Page text —
BTC–ETH Regime Modeling
This project builds and tests a Hidden Markov Model (HMM) that classifies structural market regimes in Bitcoin and Ethereum based on 1-minute OHLCV data from Bitstamp (https://www.kaggle.com/datasets/mczielinski/bitcoin-historical-data/ and https://www.kaggle.com/datasets/viniciusqroz/ethereum-historical-data).
It is designed to identify volatility and correlation phases—risk-on, risk-off, and neutral—and to evaluate how predictive or useful these regimes are across multiple timeframes and forecast horizons.
Project Overview
Goals
- Detect repeating market “regimes” using unsupervised learning.
- Evaluate how those regimes behave across timeframes and forecast horizons.
- Use regime identification to select trading strategies per market state, rather than predict short-term direction.
Datasets
Two synchronized 1-minute OHLCV datasets:
btcusd_1-min_data.csvethusd_1min_ohlc.csv
Both sourced from Bitstamp (Kaggle datasets).
Architecture
1. main.py
Core experiment runner. Implements:
-
Feature construction:
- Multi-scale realized volatility (
rv_*) - Trend ratios (
trend_*) - Rolling BTC–ETH correlations (
corr_*) - Cross-asset beta and divergence
- Liquidity proxies (
volratio,vol_sum,vol_diff)
- Multi-scale realized volatility (
-
Hidden Markov Model: Gaussian emissions, diagonal covariance.
-
Randomized time-split validation: multiple random train/test windows with configurable embargo gap to avoid leakage.
-
Metrics:
- Hit rate (directional accuracy)
- Annualized Sharpe ratio of the regime-implied signal
- Mean ± std across random splits
This script explores model robustness across different resample rules (e.g. 30min, 45min, 1H).
2. main_conf_metrics.py
Lightweight evaluator used for the confidence and coverage sweep.
-
Adds a
--confparameter to control how confident the model must be before emitting a trade (pseudo-ETSC gate). -
Prints per-run metrics:
cov: coverage (fraction of bars with predictions)hit: overall hit ratehit_trades: accuracy conditional on tradingSharpe: annualized risk-adjusted performance
Used by shell scripts to benchmark many timeframes and confidence thresholds.
3. Shell scripts
run_grid.sh
Runs a large grid of:
- multiple resample rules (e.g. 20 min – 60 min),
- multiple horizons (e.g. 2–6 bars ahead).
run_focus.sh
Focuses on the most promising regions (37–41 min, 49–59 min) and sweeps confidence thresholds (0.45 – 0.60). Produces concise summary lines for each combination.
Key Findings
-
Optimal timeframe: ~35 – 45 minutes consistently yields the highest Sharpe ratios (~2.2–2.3).

Recorded information —
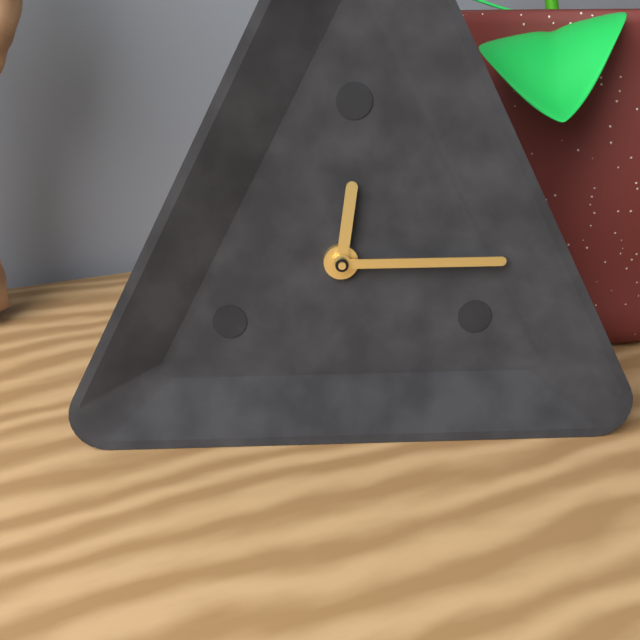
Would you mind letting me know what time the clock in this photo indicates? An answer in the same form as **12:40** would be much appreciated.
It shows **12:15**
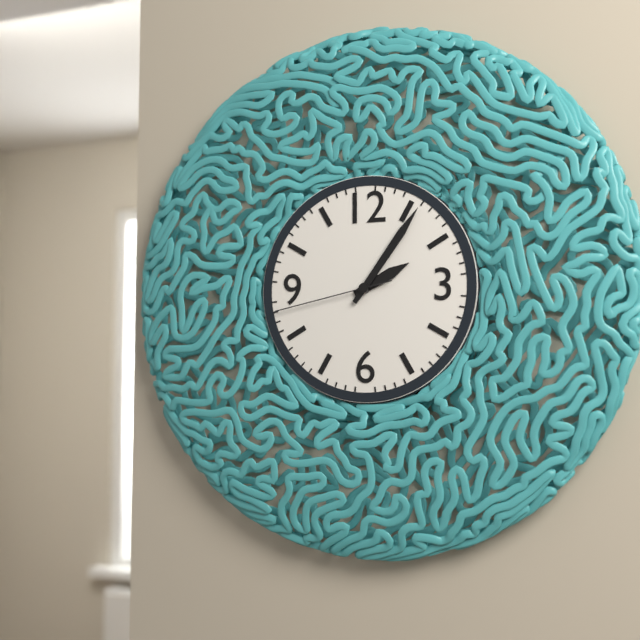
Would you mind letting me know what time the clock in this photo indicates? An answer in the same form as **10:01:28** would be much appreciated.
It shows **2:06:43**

Given task 1 —
From the BTC–ETH regime modeling page, return the passage starting with "2. main_conf_metrics.py" and going on through "and confidence thresholds.".
Given task 2 —
Answer these questions using the BTC–ETH regime modeling page:
(a) Which exchange are both 1-minute datasets sourced from?
(b) What type of covariance does the Hidden Markov Model use?
(c) Over what range of confidence thresholds does run_focus.sh sweep?
Given task 3 —
Write what comes next on the BTC–ETH regime modeling page, picking up after its last sentence.

Task answer 1 —
2. main_conf_metrics.py
Lightweight evaluator used for the confidence and coverage sweep.
-
Adds a
--confparameter to control how confident the model must be before emitting a trade (pseudo-ETSC gate). -
Prints per-run metrics:
cov: coverage (fraction of bars with predictions)hit: overall hit ratehit_trades: accuracy conditional on tradingSharpe: annualized risk-adjusted performance
Used by shell scripts to benchmark many timeframes and confidence thresholds.

Task answer 2 —
(a) Bitstamp.
(b) Diagonal covariance.
(c) 0.45 to 0.60.

Task answer 3 —
-
Forecast horizon: Best performance around two bars ahead (~80 min look-ahead for 40 min bars).
-
Confidence threshold: Little effect between 0.45–0.60; model already confident on > 90 % of bars.
-
Interpretation: Regimes reflect volatility and structure, not raw direction. Use them to switch strategy archetypes (trend vs. mean-reversion) rather than predict sign.
Example Usage
Single test
python main.py \
--btc ../data/btcusd_1-min_data.csv \
--eth ../data/ethusd_1min_ohlc.csv \
--rules "30min,45min,1H" \
--states 3 \
--horizon 60
Confidence and coverage sweep
./run_focus.sh
Typical Output
# Randomized time-split comparison
States=3 HorizonMin=60 Splits=8 TestBars=500 GapBars=24
rule splits hit sharpe
45min 8 0.4642 ± 0.0071 2.0575 ± 0.0413
39min 8 0.4662 ± 0.0083 2.3124 ± 0.0502
30min 8 0.4632 ± 0.0090 2.0331 ± 0.0368
Interpretation for Strategy Design
| Regime Type | Market Traits | Suggested Strategy |
|---|---|---|
| High-vol / decoupled | large ETH/BTC divergence | Momentum / Breakout |
| Low-vol / correlated | calm, mean-reverting | Reversion / Market-Making |
| Neutral | noisy transitions | Flat / Reduced exposure |
Requirements
- Python ≥ 3.11
- Environment manager: uv (fast Python package installer and environment manager)
Setup
Create and activate a local environment using uv:
# from the project root
uv venv
source .venv/bin/activate
# install dependencies
uv pip install numpy pandas scikit-learn hmmlearn
Repository Structure
.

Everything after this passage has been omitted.